ちょっとひきそうになったけれど、よく考えればケイの身代金を要求されていたらこんなものでは済まなかっただろうし、正当な額というのはあながち大げさでもないのかもしれない。
「……でもこれでもイーブンじゃない」
「どういうことだ?」
「ケイから話は聞いた。サワちゃん辛い目に合わせて済まなかった」
何を言っているのかすぐにわかった。
あの魔術師を殺した場面に居合わせさせたことに関してだろう。思い出しただけで身体が震えそうだった。
「だから、お詫びをさせてほしい」
「お詫び……?」
カイの言い分に佐和とマーリンは顔を見合わせた。
「そう。君たちこれでお金は手に入ったけど、正直それじゃ足りないんじゃない?」
マーリンの顔を見ると困ったように頷いた。
謁見が再開されない今、宿で暮らし続けるには足りない額らしい。
「そこでさ、どうかな?働き口を紹介しようかと思ったんだけど」
「働き口?」
「そう。俺の知り合いの貴族で侍従が二人辞めちゃって。今、代わりを探してるんだ。どう?そこに君たちを紹介しようかと思って」
「……信用しろと?」
マーリンの疑いは最もだ。カイの話でこんな痛い目にあったのに、どうしてまたおいしい話に無条件で飛びつくと思っているんだろう。
「……そこの貴族に仕えれば城に入れるって聞いても?」
カイの言葉に佐和もマーリンも驚いた。カイはいたずらな目を光らせて、佐和たちに笑いかけている。
「実は、君たちが謁見の申し込みをするところから尾行させてもらってたんだ。どうやら、どうしても陛下にお会いしたいらしいし、城で働けるのは君たちにとっては願ってもないチャンスだと思うけど?」
カイの話が本当ならマーリンと佐和にとっては願ってもない提案だ。
カイひいてはケイを助けることで、アーサーに近づけるかもしれない。その佐和の考えと期待が着実に背中を押してくれている。

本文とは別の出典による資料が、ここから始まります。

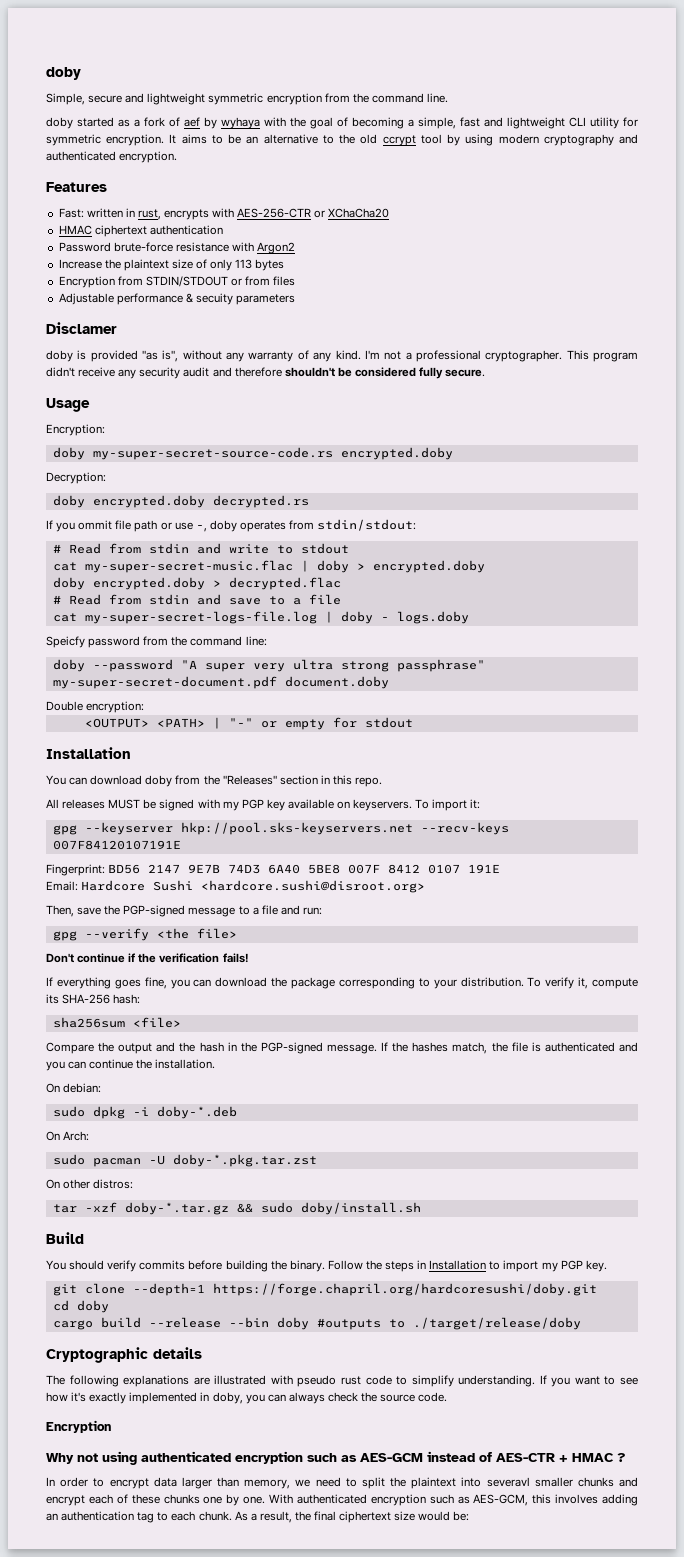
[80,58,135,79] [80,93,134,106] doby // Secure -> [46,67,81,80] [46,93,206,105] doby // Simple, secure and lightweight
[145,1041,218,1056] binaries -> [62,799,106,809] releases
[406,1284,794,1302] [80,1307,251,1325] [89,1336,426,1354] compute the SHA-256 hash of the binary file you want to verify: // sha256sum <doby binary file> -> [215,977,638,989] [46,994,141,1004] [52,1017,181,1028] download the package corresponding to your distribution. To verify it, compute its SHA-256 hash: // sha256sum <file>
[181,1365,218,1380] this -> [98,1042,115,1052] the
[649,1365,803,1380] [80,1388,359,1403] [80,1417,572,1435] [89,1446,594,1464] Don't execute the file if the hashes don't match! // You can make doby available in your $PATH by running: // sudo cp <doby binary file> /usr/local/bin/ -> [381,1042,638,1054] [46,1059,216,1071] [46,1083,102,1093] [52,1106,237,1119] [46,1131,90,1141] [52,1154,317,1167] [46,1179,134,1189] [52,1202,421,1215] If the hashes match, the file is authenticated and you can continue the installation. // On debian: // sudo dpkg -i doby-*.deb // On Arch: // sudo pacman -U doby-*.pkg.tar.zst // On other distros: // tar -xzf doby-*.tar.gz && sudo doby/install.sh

だけど、決めるのはマーリンだ。アーサー王を導くのは佐和ではない。
困っている様子のマーリンを見つめて佐和は頷いた。
私はマーリンの判断に従うよ。そんな気持ちをこめて。
「……わかった。頼む」
「オッケー!じゃ、話つけてくるわ!今日はゆっくり休んで。明日会うことになると思う」
「待て」
立ち上がって部屋から出て行こうとするカイをマーリンが引き止めた。
「もし、俺たちが敵だったらとは考えないのか?その貴族に害をなさないと、どうして考えられる?会ったばかりの人間を推薦するなんて、何か裏があるんじゃないのか?」
扉に手をかけたカイはわざとらしくうーんと考え込む素振りを見せた。それからぱっと花が咲いたように明るく笑うと、大げさに自分を抱きしめた。
「酷いなー!マーリンは!こんな善良な俺を疑うなんて……!心の底からお詫びがしたいだけなのにー!」
「疑わしいこと極まりない」
「酷い!!傷ついちゃう!!」
くねくねと変な動きをしていたカイだが、にこっと佐和に笑いかけると手を振って出て行った。
「俺が君たちを気に入っただけだよ」
その言葉は本心だったのか、佐和にもマーリンにもわからなかった。